Some of his Cook’s are obvious. Complex systems are intrinsically hazardous systems. Complex systems are heavily and successfully defended against failure. Catastrophe requires multiple failures – single point failures are not enough.
Others are surprising. Catastrophe is always just around the corner. Humans are both the producer and the defenders against failure. All practitioner actions are gambles. Change introduces new forms of failure.
All of this applies to software. Every company is becoming a software company. Every company relies on software to make money. If that software fails, companies lose money. Gremlin solves that problem. Gremlin instills resiliency through orchestrated chaos.
Kolton and Matt, the founders of Gremlin, understand deeply the challenges of operating colossal webscale systems. They lived it at Amazon, Salesforce and Netflix. To achieve ever greater uptime in those organizations, they leveraged chaos engineering.
Chaos engineering is the discipline of introducing failure into a software system on purpose to identify why, how and when it might break in the future; and then fixing it. Chaos teams start small, with experiments challenging the resilience of a single server or virtual machine. As the team gains confidence in their infrastructure, these experiments grow in scope.

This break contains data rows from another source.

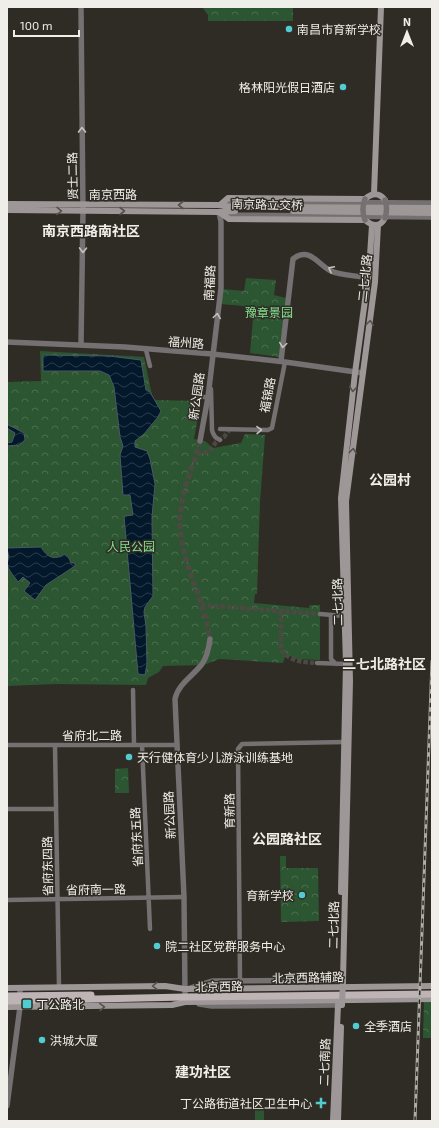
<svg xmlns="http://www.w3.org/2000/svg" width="439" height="1128" font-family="'Exo 2','Noto Sans SC',sans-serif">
<defs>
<pattern id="park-crowns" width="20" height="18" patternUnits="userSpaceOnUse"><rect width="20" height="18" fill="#2b5631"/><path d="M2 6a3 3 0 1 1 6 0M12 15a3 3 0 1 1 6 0" fill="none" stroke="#4a6f4f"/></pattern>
<pattern id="water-waves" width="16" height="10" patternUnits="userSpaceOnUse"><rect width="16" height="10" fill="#03192b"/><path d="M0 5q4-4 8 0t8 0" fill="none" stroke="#283b4a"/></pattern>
</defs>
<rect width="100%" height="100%" fill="#2f2c25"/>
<!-- grass -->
<path fill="#2b5631" d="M255,1109H264V1121H255Z"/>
<!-- park -->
<path fill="url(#park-crowns)" d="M202,7H293V21H208V15Z
M246,278L276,280L274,295L286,298L279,357L250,353L254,307L221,304L222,289L244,291Z
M40,351L144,357L153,400L201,401L194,439L205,441L213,448L241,443L245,434L265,435L260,502L257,594H255L254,603L309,608L310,605H320V660L296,659L286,654L283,663L219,659L204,665L163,666L159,672L148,678L146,685L56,684L7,686V382L41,381Z
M128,768L129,793H115V769Z
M280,856H286V868H318L319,921L281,922Z
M424,1001H432V1038H423Z"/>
<!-- water -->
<path fill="url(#water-waves)" stroke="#4a5964" d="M43,355L109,356L141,360L146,390L150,392L161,411L158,417L144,434L135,441V447L147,451L150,459L155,484L152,517L153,596L145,607L144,612L146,626L147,664L145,675L138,674L124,516L133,515L130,495H123L120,455L123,446L120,437L114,387L109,375L100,371H43Z
M7,424L24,433L25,440L19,445L7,446V443L12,442L15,433L7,428Z
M41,547C47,557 54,561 64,554L69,558L71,563H75V566L46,585L35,600L24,591L30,583L23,577L18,582C13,574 4,567 9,558L7,548Z"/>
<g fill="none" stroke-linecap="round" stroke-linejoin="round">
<!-- minor-tunnel -->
<path stroke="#4c4942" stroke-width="4.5" stroke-dasharray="4.5 2" stroke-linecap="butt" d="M197,454L204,453L212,448L216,442L224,437L230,429
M201,605L320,614
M281,611V650C291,662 303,662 317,663"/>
<!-- tertiary-tunnel -->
<path stroke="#4c4942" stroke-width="5.5" stroke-dasharray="5.5 3" stroke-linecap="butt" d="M200,441C193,468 179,496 180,524C181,564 205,600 210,639"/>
<!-- minor -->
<path stroke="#757071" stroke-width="4.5" d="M146,350L150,366
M211,389L212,430C213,435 215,438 220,440
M196,397H208
M220,429L268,430L272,428L285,362
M320,614L344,616
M331,615V659L336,664
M317,663L346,664
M133,690L134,745
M7,745H177
M55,745L59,987
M142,745L150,929
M7,809H56
M7,900L184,897
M240,981L238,749L242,744L344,742"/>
<!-- tertiary -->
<path stroke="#757071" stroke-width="5.5" d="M221,205L232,202L432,203
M7,342L125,347L212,354L285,362L363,373
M81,345L83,211L81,7
M281,361L293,259C310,246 318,265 331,271C339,275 359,276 368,278
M200,441L208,397L221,288V222L219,212L231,215L432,217
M190,988L212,981L343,980
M185,993L184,897L175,699C178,684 193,676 202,664C207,657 209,647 210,639
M199,1004L212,1006L342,1005
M7,1106L20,1007V988"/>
<!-- secondary -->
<path stroke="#9e9797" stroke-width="6" d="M374,194L381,7
M7,204L220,205L231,207L432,208
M220,205L228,198L365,199C372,193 379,192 385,200
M7,210L219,212L235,211
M293,211L432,213
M219,212L229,219L365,220C372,226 380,228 385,218
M341,892L346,664L341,498L355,373L369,271L372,225
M343,980L350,681L346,501L375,282L378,225
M7,988L165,986L185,989L432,986
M7,1007L172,1005L185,1002L432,999
M333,1121L338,1005
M338,1121L341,1027"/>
<!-- primary -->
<path stroke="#beb4b5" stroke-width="7" d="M7,996L91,995
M7,1001L185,997L432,994"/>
<defs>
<path id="rail" d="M415,1121L432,661"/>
</defs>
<!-- rail casing -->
<use href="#rail" stroke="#afada7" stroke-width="3"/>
<!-- rail -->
<use href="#rail" stroke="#2f2c25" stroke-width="1.5" stroke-dasharray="4.5" stroke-linecap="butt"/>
<!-- tertiary-bridge -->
<path stroke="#757071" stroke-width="5.5" d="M385,200C387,205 387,213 385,218
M365,220C362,212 362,206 365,199"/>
<!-- secondary-bridge -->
<path stroke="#9e9797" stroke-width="6" d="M342,1005L343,980"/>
</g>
<!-- one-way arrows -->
<defs><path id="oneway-chevron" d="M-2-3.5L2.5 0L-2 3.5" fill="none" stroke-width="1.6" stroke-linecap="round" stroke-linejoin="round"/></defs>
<g stroke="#c5c2bf">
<use href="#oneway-chevron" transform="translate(82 130) rotate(-91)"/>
<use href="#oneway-chevron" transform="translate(83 250) rotate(91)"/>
<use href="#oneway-chevron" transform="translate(331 269) rotate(-153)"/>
<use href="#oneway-chevron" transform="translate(217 316) rotate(-82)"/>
<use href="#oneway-chevron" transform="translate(283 345) rotate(98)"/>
<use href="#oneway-chevron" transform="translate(259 430) rotate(-1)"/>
</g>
<g stroke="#56514d">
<use href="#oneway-chevron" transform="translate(181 205) rotate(-180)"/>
<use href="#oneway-chevron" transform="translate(59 211) rotate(1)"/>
<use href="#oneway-chevron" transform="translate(122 211)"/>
<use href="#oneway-chevron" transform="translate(370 323) rotate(-82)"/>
<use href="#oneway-chevron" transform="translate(353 389) rotate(96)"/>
<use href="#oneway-chevron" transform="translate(353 451) rotate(-83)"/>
<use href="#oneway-chevron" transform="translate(155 986) rotate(179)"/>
<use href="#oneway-chevron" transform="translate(102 1007) rotate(-1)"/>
</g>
<!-- markers -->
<g fill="#51ccd1" stroke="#2f2c25" stroke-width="1.5">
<circle cx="289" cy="29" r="4"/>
<circle cx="343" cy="87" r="4"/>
<circle cx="129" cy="757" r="4"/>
<circle cx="302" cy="895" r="4"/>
<circle cx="157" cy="946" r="4"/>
<rect x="22" y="999" width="10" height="10" rx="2"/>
<circle cx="356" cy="1026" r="4"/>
<circle cx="42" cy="1040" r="4"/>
<path d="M319 1097h4v4h4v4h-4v4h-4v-4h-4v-4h4z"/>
</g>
<g text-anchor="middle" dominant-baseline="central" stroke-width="3" stroke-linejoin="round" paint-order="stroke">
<!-- poi labels -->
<g font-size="12" fill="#f0eee9" stroke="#2f2c25" text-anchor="start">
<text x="297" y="29">南昌市育新学校</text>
<text x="335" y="87" text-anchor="end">格林阳光假日酒店</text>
<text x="137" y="757">天行健体育少儿游泳训练基地</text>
<text x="294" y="895" text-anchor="end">育新学校</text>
<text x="165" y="946">院二社区党群服务中心</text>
<text x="36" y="1004">丁公路北</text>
<text x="364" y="1026">全季酒店</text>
<text x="50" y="1040">洪城大厦</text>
<text x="312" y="1103" text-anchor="end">丁公路街道社区卫生中心</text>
</g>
<!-- street labels -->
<g font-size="12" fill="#f0eee9" stroke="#2f2c25">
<text transform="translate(72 176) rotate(-91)">贤士二路</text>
<text x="113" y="194">南京西路</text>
<text transform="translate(267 204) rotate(1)">南京路立交桥</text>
<text transform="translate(364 278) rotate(-84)">二七北路</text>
<text transform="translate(209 283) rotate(-87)">南福路</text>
<text transform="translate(186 342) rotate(4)">福州路</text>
<text transform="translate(267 395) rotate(-79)">福锦路</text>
<text transform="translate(196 396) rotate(-82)">新公园路</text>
<text transform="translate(337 602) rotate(-91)">二七北路</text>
<text x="92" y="735">省府北二路</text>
<text transform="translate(229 811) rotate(-91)">育新路</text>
<text transform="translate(169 815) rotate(-93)">新公园路</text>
<text transform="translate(136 837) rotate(-93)">省府东五路</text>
<text transform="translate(47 866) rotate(-91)">省府东四路</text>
<text transform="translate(96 889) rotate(-1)">省府南一路</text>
<text transform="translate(333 925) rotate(-89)">二七北路</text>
<text transform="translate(308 977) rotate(-1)">北京西路辅路</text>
<text transform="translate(219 986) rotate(-1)">北京西路</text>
<text transform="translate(324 1062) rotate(-88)">二七南路</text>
</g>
<!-- park labels -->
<g font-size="12" fill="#84e08e" stroke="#2f2c25">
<text x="269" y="312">豫章景园</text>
<text x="131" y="546">人民公园</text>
</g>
<!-- quarter labels -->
<g font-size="14" font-weight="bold" fill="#f0eee9" stroke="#2f2c25">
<text x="91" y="230">南京西路南社区</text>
<text x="390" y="479">公园村</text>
<text x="384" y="663">二七北路社区</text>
<text x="287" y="838">公园路社区</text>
<text x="203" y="1071">建功社区</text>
</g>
</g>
<!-- border -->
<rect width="439" height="1128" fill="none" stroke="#f0eee9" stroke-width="16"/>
<!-- north arrow -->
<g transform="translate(407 32)" stroke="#2f2c25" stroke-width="3" paint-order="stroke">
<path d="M0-3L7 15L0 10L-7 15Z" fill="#f0eee9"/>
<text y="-6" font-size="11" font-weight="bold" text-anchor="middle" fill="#f0eee9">N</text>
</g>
<!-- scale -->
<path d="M14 30v6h65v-6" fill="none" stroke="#f0eee9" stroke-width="2"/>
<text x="20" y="30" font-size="12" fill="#f0eee9" stroke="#2f2c25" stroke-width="3" paint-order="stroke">100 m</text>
</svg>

Gremlin’s software provides the platform for planning and executing these experiments, understanding the impacts and identifying the right next steps to fix issues before they arise. Companies like Twilio, Expedia and Under Armour use their technology today to fight the failure Dr. Cook observed in complex systems.
We’re thrilled to partner with Gremlin, and work with Kolton and Matt to scale their business and bring the discipline and benefits of chaos engineering to many more companies.